▶ **EXERCISE AIM**:
Format the lines of the items below as a numbered list, skipping blank lines and leaving out the pictures.

▶ **EXERCISE INPUT**:
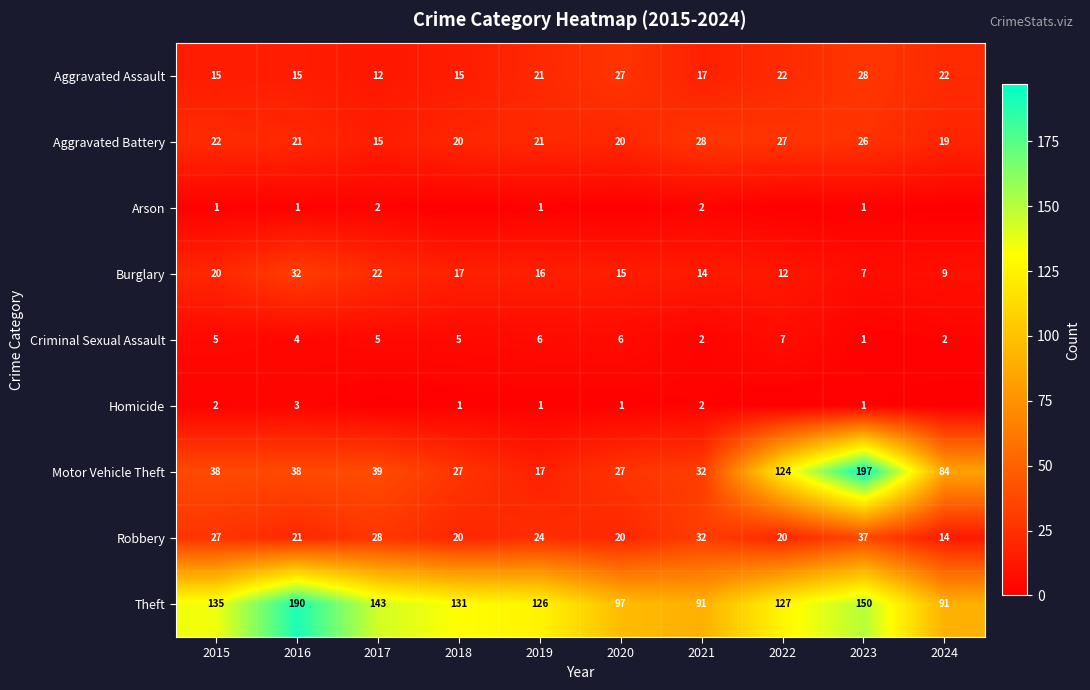

Is the value of Homicide at 2023 greater than the value of Criminal Sexual Assault at 2022?

No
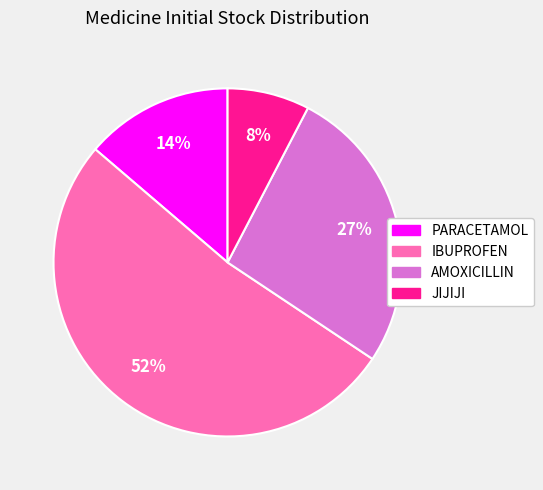

Combined, do IBUPROFEN and JIJIJI account for over 50%?

Yes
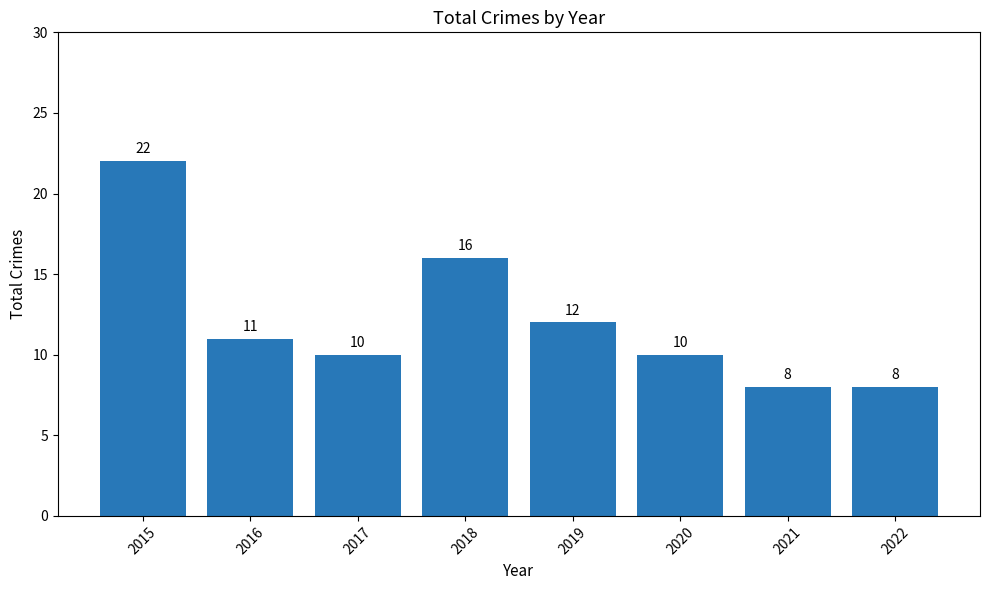

At which label does the data first exceed 11?

2015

▶ **EXERCISE ANSWER**:
1. Is the value of Homicide at 2023 greater than the value of Criminal Sexual Assault at 2022?
2. No
3. Combined, do IBUPROFEN and JIJIJI account for over 50%?
4. Yes
5. At which label does the data first exceed 11?
6. 2015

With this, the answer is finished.